You will need three things:
- The client VM must forward the KeepassXC browser extension’s unix socket to the vault VM.
- The vault VM must be setup to receive it.
- dom0 must have qrexec-policies setup to allow this.
Client VM
Place the following under .config/systemd/user/socat.service:
[Unit]
Description=proxy keepassxc connection to vault VM
StartLimitIntervalSec=0
[Service]
Type=simple
SyslogIdentifier=socat
RuntimeDirectory=user/1000/app/org.keepassxc.KeePassXC
ExecStart=/usr/bin/socat 'UNIX-LISTEN:/run/user/1000/app/org.keepassxc.KeePassXC/org.keepassxc.KeePassXC.BrowserServer,fork' 'EXEC:qrexec-client-vm NAME_OF_VAULT_VM user.KeePassXCVault'
Restart=always
RestartSec=1s
[Install]
WantedBy=default.target
This will create a unix domain socket listening at the same location as where the KeePassXC app would, then forwards anything incoming on it using qrexec-client-vm. It may take a while for the vault VM to be reachable if it is shutdown, so the service retries indefinitely every second until successful. As the fork option is set, the service should not stop when the connection is terminated, as during a database close.

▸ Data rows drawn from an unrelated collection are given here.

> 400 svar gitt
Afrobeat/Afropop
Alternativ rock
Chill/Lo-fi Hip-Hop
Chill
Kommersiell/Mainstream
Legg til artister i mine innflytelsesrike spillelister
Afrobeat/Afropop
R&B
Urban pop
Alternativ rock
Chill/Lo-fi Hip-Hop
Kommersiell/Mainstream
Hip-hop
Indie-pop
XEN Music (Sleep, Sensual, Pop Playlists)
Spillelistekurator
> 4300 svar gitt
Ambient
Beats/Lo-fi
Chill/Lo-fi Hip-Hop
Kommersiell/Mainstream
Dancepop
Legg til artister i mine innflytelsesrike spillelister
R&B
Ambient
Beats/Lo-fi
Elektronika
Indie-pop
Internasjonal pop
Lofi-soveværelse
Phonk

As I use Firefox, I also needed to place the following under ~/.mozilla/native-messaging-hosts/org.keepassxc.keepassxc_browser.json:
{
"allowed_extensions": [
"keepassxc-browser@keepassxc.org"
],
"description": "KeePassXC integration with native messaging support",
"name": "org.keepassxc.keepassxc_browser",
"path": "/usr/bin/keepassxc-proxy",
"type": "stdio"
}
keepassxc-proxy is part of the KeePassXC package, but since I just use the same template for both client and vault VMs, this isn’t a problem.
Vault VM
The vault VM must have KeePassXC installed with browser integration enabled. It is also best to have it setup with no net qube.
Place this file under /usr/local/etc/qubes-rpc/user.KeePassXCVault:
#!/bin/bash --
set -euo pipefail
socat - "UNIX-CONNECT:/run/user/1000/app/org.keepassxc.KeePassXC/org.keepassxc.KeePassXC.BrowserServer"
Make it executable using chmod +x.
dom0 policies
Place this file under `/etc/qubes/policy.d/99-user.policy:
user.KeePassXCVault * @tag:keepassxc-client NAME_OF_VAULT_VM allow notify=yes
This will allow any VM tagged with keepassxc-client to call user.KeePassXCVault rpc action on the vault VM. VMs can be tagged from dom with qvm-tag VM_NAME add keepassxc-client, or using qubes-ansible. You could of course have it for individual named VMs, or @anyvm and ask instead of allowing with notifications only.
You can now run systemctl --user enable --now socat.service. on the client VM. Installing the KeePassXC-Browser extension should work normally so long as you have your vault unlocked.